# BRIEF
Give back every entry in full, exactly as it reads.

# RECORDS FOR THIS TASK

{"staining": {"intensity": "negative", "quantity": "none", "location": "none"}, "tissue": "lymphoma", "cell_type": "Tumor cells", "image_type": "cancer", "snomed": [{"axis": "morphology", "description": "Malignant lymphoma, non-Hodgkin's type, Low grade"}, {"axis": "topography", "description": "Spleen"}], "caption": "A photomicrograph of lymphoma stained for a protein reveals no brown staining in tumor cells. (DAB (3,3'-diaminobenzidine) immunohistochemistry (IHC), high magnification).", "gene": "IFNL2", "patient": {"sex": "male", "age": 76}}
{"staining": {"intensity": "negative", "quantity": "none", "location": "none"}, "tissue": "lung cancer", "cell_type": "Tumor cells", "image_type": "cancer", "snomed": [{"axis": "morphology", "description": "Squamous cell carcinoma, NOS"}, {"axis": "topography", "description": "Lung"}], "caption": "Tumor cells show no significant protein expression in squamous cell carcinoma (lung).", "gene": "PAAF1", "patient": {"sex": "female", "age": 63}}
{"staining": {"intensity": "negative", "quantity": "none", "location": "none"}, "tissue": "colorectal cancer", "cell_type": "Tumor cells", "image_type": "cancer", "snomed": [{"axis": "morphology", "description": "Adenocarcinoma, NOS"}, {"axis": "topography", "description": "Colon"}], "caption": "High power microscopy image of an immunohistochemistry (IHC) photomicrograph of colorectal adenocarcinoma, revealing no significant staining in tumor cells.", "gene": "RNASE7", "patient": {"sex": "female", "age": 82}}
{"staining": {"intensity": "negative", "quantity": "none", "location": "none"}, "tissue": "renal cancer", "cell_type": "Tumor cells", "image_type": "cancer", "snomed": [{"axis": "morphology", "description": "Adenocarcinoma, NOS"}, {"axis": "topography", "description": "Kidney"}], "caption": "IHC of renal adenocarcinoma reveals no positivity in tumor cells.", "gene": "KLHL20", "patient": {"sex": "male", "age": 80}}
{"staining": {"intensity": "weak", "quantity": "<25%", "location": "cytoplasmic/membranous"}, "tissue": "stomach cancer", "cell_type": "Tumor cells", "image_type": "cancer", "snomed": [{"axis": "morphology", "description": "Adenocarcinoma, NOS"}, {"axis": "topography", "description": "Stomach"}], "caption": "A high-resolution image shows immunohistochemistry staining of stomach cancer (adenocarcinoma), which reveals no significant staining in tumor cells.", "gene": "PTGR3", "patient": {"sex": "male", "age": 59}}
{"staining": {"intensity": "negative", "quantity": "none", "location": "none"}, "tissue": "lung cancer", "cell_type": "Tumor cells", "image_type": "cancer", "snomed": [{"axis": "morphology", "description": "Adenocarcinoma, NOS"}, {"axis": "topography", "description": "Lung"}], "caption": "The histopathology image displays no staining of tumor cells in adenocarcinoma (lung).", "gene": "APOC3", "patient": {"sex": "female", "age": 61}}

# SOLUTION
{"staining": {"intensity": "negative", "quantity": "none", "location": "none"}, "tissue": "lymphoma", "cell_type": "Tumor cells", "image_type": "cancer", "snomed": [{"axis": "morphology", "description": "Malignant lymphoma, non-Hodgkin's type, Low grade"}, {"axis": "topography", "description": "Spleen"}], "caption": "A photomicrograph of lymphoma stained for a protein reveals no brown staining in tumor cells. (DAB (3,3'-diaminobenzidine) immunohistochemistry (IHC), high magnification).", "gene": "IFNL2", "patient": {"sex": "male", "age": 76}}
{"staining": {"intensity": "negative", "quantity": "none", "location": "none"}, "tissue": "lung cancer", "cell_type": "Tumor cells", "image_type": "cancer", "snomed": [{"axis": "morphology", "description": "Squamous cell carcinoma, NOS"}, {"axis": "topography", "description": "Lung"}], "caption": "Tumor cells show no significant protein expression in squamous cell carcinoma (lung).", "gene": "PAAF1", "patient": {"sex": "female", "age": 63}}
{"staining": {"intensity": "negative", "quantity": "none", "location": "none"}, "tissue": "colorectal cancer", "cell_type": "Tumor cells", "image_type": "cancer", "snomed": [{"axis": "morphology", "description": "Adenocarcinoma, NOS"}, {"axis": "topography", "description": "Colon"}], "caption": "High power microscopy image of an immunohistochemistry (IHC) photomicrograph of colorectal adenocarcinoma, revealing no significant staining in tumor cells.", "gene": "RNASE7", "patient": {"sex": "female", "age": 82}}
{"staining": {"intensity": "negative", "quantity": "none", "location": "none"}, "tissue": "renal cancer", "cell_type": "Tumor cells", "image_type": "cancer", "snomed": [{"axis": "morphology", "description": "Adenocarcinoma, NOS"}, {"axis": "topography", "description": "Kidney"}], "caption": "IHC of renal adenocarcinoma reveals no positivity in tumor cells.", "gene": "KLHL20", "patient": {"sex": "male", "age": 80}}
{"staining": {"intensity": "weak", "quantity": "<25%", "location": "cytoplasmic/membranous"}, "tissue": "stomach cancer", "cell_type": "Tumor cells", "image_type": "cancer", "snomed": [{"axis": "morphology", "description": "Adenocarcinoma, NOS"}, {"axis": "topography", "description": "Stomach"}], "caption": "A high-resolution image shows immunohistochemistry staining of stomach cancer (adenocarcinoma), which reveals no significant staining in tumor cells.", "gene": "PTGR3", "patient": {"sex": "male", "age": 59}}
{"staining": {"intensity": "negative", "quantity": "none", "location": "none"}, "tissue": "lung cancer", "cell_type": "Tumor cells", "image_type": "cancer", "snomed": [{"axis": "morphology", "description": "Adenocarcinoma, NOS"}, {"axis": "topography", "description": "Lung"}], "caption": "The histopathology image displays no staining of tumor cells in adenocarcinoma (lung).", "gene": "APOC3", "patient": {"sex": "female", "age": 61}}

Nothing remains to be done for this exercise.